1. A Letter from Henri Colinsfirth
23rd of February 1912.
My dearest Sierra,
This letter comes hoping I am there with you as it leaves me at present; will you please enlighten me and tell me how you are feeling as of late? Most of my days, dear, I worry about you. Forgive this inescapable thought of mine. My dear, I must admit how regretful I am for being here, fulfilling my duty.
The reason I am writing is that it is the first month of our beloved Daniel’s passing, and it breaks my heart, for I am not by your side. If only I could be there with you, I would be granting every whim and wish you might require. I am your humble servant for ever.
However, let us not be melancholy. Your father would never desire it for us. Surely he would love to see your bright smile when you remember him through the photographs, letters, and memories he had shared with us. He would never want to see you frown now, am I correct?
Your last letter was much appreciated, for I sincerely longed for you as well. Your pain was emanating from the ink to my heart, and I wished I could make you smile and laugh, just as always. I yearned for the sound of your voice, Sierra.
Work is tiring; nevertheless, thinking of you shines a smile on my face. Counting the days to see you again makes me jump in joy! And your drawing is remarkable. Are you sure you have not traced one of our photographs? I am impressed!
If you were here, beyond doubt, you would already be in the Louvre, mesmerised by the art, or promenading along the Seine, wondering about the history of each bridge, or dragging me to the Eiffel Tower and watching the city grow smaller as we headed to the top.
It would be like the last time we were all here during the holiday. I could still picture you holding your lacy umbrella, laughing with Daniel as one of the street performers let you pet the dancing monkey. Oh, it was such a delightful sight, my dear. I might not have had a camera with me that day, but it would always be in my mind, painted in such beautiful colours. It was a good day.

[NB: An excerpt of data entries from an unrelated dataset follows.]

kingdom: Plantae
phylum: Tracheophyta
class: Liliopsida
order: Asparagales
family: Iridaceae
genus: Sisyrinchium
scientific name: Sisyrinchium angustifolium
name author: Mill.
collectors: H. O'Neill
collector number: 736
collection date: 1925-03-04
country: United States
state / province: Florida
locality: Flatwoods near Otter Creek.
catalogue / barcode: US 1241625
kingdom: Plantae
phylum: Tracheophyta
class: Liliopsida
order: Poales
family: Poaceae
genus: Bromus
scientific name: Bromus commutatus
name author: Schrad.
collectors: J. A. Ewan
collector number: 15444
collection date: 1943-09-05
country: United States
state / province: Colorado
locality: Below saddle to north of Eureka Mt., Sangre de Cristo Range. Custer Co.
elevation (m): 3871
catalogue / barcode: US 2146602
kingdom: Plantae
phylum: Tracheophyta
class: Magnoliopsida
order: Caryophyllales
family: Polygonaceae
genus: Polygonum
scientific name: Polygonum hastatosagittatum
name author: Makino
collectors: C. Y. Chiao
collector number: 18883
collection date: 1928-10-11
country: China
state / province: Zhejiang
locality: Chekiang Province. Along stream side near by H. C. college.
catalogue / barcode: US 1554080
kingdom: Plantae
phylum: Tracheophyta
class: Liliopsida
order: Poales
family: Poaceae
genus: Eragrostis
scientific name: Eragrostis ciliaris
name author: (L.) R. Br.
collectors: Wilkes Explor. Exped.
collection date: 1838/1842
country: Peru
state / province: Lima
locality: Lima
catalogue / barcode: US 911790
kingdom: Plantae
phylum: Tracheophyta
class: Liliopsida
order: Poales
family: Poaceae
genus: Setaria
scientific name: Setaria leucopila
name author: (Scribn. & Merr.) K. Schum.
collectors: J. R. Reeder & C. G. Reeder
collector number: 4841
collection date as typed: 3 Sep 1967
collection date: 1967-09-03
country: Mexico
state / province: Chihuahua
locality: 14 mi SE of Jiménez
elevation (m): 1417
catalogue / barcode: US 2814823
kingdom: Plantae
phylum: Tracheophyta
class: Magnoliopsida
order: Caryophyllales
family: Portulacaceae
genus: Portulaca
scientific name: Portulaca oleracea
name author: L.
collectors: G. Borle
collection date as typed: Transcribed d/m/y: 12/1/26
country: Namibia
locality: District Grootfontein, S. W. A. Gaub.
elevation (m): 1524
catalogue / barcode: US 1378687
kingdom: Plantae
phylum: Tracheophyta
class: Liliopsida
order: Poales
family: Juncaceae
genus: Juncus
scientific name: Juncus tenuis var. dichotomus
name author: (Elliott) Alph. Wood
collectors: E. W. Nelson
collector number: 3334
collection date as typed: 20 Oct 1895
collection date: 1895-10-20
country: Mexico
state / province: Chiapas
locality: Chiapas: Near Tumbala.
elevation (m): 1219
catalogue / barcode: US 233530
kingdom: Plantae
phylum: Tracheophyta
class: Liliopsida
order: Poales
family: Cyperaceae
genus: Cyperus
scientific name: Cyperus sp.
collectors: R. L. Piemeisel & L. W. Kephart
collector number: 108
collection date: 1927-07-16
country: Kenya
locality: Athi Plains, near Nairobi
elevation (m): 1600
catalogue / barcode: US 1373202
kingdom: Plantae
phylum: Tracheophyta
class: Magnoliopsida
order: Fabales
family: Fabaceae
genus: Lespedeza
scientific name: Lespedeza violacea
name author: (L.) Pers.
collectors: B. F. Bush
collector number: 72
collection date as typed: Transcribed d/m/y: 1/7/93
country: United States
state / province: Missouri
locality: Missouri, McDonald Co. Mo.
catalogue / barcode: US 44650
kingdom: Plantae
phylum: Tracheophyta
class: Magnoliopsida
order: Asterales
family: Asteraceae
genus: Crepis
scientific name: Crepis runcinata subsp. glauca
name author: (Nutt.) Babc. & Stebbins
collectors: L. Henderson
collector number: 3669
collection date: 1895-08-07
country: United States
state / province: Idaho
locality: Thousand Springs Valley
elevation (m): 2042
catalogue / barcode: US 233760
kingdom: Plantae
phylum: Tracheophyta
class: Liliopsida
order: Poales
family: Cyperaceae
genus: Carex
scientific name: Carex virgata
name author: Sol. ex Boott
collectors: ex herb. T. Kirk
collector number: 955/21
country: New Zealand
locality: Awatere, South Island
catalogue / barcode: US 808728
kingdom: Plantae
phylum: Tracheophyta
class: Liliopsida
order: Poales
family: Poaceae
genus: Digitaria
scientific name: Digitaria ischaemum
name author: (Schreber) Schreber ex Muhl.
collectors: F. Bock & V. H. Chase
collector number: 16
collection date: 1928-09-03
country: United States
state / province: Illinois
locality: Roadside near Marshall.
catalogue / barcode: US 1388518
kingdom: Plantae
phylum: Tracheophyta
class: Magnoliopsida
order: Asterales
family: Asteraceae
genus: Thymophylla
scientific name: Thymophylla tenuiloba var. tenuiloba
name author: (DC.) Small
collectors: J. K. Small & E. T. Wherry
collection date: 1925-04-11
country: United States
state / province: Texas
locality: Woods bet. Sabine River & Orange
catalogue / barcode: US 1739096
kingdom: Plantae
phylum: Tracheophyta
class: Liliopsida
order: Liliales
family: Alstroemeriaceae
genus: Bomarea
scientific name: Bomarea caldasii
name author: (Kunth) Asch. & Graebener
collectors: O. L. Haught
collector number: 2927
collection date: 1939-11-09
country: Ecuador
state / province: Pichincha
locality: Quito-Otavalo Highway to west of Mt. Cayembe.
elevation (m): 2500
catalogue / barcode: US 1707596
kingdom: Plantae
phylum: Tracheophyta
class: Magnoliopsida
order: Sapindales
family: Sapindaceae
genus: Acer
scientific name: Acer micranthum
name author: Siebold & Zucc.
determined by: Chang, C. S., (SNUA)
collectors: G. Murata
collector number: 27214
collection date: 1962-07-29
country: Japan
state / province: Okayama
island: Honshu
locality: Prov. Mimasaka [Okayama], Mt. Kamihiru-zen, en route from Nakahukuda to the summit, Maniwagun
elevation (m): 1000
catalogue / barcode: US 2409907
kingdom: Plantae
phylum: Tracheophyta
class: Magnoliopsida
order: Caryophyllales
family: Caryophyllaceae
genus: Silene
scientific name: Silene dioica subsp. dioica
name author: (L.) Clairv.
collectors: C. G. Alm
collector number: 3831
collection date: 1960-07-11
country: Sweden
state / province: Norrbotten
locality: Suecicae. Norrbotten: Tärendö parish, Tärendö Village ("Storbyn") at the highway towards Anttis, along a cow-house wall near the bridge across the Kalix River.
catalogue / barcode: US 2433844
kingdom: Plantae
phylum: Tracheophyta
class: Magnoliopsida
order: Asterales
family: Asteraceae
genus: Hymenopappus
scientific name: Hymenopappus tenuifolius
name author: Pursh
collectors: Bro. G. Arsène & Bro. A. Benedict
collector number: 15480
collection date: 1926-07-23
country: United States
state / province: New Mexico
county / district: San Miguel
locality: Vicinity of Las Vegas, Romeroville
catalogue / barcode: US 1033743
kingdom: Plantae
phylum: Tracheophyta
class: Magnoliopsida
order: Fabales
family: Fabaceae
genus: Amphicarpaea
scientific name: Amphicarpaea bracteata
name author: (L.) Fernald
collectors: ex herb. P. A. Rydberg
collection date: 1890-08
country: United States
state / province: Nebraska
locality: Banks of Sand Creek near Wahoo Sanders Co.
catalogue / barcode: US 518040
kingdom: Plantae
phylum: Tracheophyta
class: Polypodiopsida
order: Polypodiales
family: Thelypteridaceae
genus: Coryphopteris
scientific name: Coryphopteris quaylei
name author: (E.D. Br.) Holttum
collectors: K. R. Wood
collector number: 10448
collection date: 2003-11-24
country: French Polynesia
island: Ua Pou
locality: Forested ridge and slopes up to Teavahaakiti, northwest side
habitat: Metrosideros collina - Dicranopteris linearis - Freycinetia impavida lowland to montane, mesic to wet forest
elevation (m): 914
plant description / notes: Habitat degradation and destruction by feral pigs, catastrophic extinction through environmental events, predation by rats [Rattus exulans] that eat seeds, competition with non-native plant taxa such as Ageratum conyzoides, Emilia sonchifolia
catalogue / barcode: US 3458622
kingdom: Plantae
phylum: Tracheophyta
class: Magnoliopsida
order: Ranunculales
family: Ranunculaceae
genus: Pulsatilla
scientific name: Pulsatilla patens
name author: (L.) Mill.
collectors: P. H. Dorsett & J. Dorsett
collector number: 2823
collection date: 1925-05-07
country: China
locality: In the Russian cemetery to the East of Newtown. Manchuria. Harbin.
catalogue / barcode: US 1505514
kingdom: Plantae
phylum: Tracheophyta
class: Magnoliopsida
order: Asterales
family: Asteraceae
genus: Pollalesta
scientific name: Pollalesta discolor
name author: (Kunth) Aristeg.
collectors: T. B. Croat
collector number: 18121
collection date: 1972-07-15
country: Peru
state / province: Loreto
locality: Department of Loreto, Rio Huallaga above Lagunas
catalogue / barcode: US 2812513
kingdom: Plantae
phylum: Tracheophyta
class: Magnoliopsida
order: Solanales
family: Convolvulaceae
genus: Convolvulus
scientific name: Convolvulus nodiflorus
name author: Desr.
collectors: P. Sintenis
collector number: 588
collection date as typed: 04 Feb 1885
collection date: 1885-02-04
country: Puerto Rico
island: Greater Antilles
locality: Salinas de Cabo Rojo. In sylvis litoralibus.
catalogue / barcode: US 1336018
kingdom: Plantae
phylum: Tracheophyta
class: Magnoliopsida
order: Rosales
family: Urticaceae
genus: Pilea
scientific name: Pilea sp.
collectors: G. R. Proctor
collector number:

I received Celeste’s letter last week and an enclosed ticket to travel by cruise liner to New York in April, as well. What a thrill to be journeying with you again; I cannot wait to see you. Yes, my dear, it has just been weeks, but I am thrilled to see you. Keep thinking of me as I think of you! Please, send my regards to Sadie and Jane.
With all my love,
PS. My dearest Sierra, I hope you and Jane are not tormenting Sadie with your scathingly brilliant and mischievous ideas!